Tâche à réaliser:
Pourriez-vous reprendre le texte ci-dessous sur le groupe Little Caesar et le poursuivre juste après sa dernière phrase ?

Extrait:
Les gars de Little Caesar étaient en dehors de ça. Formé autour de Ron Young, un gars qui partageait ses nuits entre faire le videur et chanter, Little Caesar est un groupe un peu à part, perdu au milieu de cette multitude de chevelus apprêtés parfois comme des poupées de chiffons - ou des catins - largement diffusés sur les chaînes musicales américaines. C'est peut-être ce qui participera à leur perte. Ne pas vouloir rentrer dans un moule, n'en faire qu'à sa tête et ne pas répondre favorablement aux "conseils avisés" du management. D'ailleurs c'est un fait établi : MTV, la chaîne musicale (elle l'était encore à l'époque) a volontairement limité la diffusion de leurs clips parce que les musiciens ne correspondaient pas à leurs critères. Leur apparence un peu négligée, bien plus proche des bikers que des danseuses et des poseurs soigneusement permanentés en vogue, ne plaisait guère à ces messieurs.

Enregistrements extraits:
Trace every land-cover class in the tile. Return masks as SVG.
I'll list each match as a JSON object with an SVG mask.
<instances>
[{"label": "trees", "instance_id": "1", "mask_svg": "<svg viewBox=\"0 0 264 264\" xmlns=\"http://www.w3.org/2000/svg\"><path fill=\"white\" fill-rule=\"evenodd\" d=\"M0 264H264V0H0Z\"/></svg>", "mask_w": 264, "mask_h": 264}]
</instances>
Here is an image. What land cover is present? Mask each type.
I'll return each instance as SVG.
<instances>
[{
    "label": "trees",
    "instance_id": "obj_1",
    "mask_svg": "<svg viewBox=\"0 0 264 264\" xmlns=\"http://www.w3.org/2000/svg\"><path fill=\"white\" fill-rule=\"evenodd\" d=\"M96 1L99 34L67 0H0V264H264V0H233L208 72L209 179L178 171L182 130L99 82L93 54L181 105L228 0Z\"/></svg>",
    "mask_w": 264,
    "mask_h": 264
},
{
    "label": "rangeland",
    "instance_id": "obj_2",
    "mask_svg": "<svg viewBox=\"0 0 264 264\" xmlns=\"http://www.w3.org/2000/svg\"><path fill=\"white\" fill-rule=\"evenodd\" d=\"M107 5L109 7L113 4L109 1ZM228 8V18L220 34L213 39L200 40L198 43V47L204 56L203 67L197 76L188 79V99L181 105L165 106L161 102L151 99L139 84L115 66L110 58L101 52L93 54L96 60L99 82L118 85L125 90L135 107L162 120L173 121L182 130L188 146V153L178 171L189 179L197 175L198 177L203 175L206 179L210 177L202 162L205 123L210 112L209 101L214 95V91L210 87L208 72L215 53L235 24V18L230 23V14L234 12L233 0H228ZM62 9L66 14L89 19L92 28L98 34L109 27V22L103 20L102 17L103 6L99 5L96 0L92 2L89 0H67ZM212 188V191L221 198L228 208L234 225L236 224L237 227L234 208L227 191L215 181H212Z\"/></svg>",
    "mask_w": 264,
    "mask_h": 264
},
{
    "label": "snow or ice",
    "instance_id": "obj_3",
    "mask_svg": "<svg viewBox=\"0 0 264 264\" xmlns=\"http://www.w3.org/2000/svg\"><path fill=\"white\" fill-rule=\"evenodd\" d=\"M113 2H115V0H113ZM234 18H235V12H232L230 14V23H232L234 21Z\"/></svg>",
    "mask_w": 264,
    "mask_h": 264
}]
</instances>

Réponse à l'exercice:
Pourtant, ils n'étaient pas à l'époque les seuls dans leur genre, et la reconversion alors encore relativement récente des Anglais de The Cult (👉 lien), avec le succès retentissant qui a suivi, et dans une moindre mesure, l'attrait qu'a suscité les crasseux de Zodiac Mindwarp & the Love Reaction (👉 lien). Voire Cinderella (👉 lien) qui s'était aussi extirpé de son Glam-rock bluesy. En tout cas, lorsque Little Caesar dépose une de ses cartouches sur une compilation et qu'il parvient à auto-produire un Ep de quatre chansons, "Name Your Poison", ça se fait remarquer et suscite les convoitises des "maisons" de disques. C'est Geffen Records qui obtient la signature, un label porteur d'une assez bonne réputation dans le milieu Rock américain. Notamment parce qu'il met généralement les moyens nécessaire pour que ses disques sonnent. Cependant, c'est aussi une boîte qui attend un retour sur investissement conséquent. Les petits bénéfices l'exaspèrent profondément.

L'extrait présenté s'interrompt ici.